Generally, optimal k-anonymity is NP-hard and not easy to be evaluated [12]. In practice for k to be a small constant around 5 or 6, gives positive results [1]. In flexible k-anonymity, defining the k value is done intuitively by estimating the occurrences of similar or approximate records of the non-sparse attribute, whereas k of sparse KS represents portion of this predefined k value, defined by sparse data proportion of the whole dataset. Semantic ontology provides the complementary of k by unifying the sparse data under the most common criterion name. For instance, assume that k = 6 mobiles and sparse probability P(s) = 50 %, the KS value will be 6 × 0.5 = 3. This means that we should have at least 3 similar mobiles of the 6-blocks to satisfy the flexible k-anonymity.
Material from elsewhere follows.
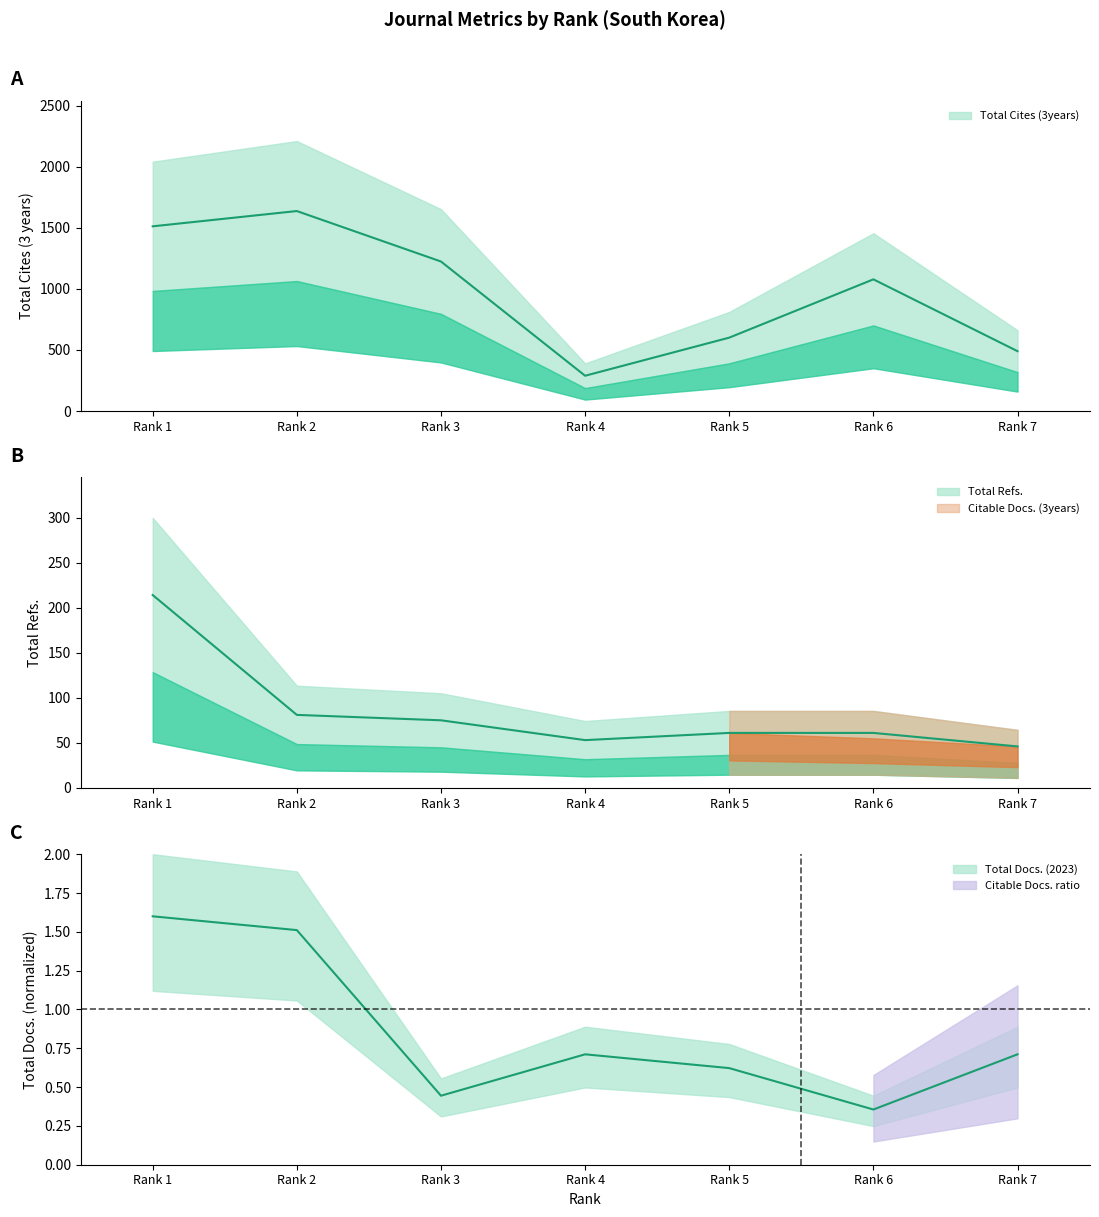

Does the chart display data point markers on the line(s)?

No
The remaining three sparse records are semantically altered into the most common criterion such as “mobile model name”, e.g. the three mobile names might be turned into as “android mobile” or “Chinese mobile”. Flexible k-anonymity usage, can be extended to enhance some non-sparse attribute like location, e.g. it can be used to distinguish between low, medium and high area density, then assign different k value for each class. Accordingly, a user with Samsung S6 could be generalized to Samsung mobile in a low area density but when moving to high area density, generalization could not be applied on same model’s group that satisfy the k-anonymity. As a result of introducing flexible k-anonymity, we are going to have more accurate anonymized data, with a high level of privacy.

6 Conclusion

In this paper we showed that in order to achieve data anonymization, applying k-anonymity enhancements such as l-diversity, t-closeness and others, could be impractical for datasets holding spatio-temporal information of individuals and which do not contain any sensitive attributes, such as the Comiqual dataset. For such datasets, simply removing the identifiers of individuals or replacing them by a pseudonym does not protect their privacy from inference attacks. In this paper we demonstrated the need for a sanitization process, which should introduce a level of protection at both the internal and the external levels. Future work will detail a new anonymization algorithm to be applied at the internal level when data is at rest, based on hashing the PID, as well as the addition of noise, because deletion of sensible data is not always permitted, as in the case of the Comiqual dataset. For the external level, we proposed the flexible k-anonymity for the second use of data, to fight counter sparse data when constructing k-block, by using semantic ontology system that infers the common criteria for the sparse data.

As for future work, we would also like to extend our study to investigate how the continuous flow of data affects the proposed sanitization process and how the arrival of new collected entries can be synchronized with the anonymized data without affecting the efficiency of the process.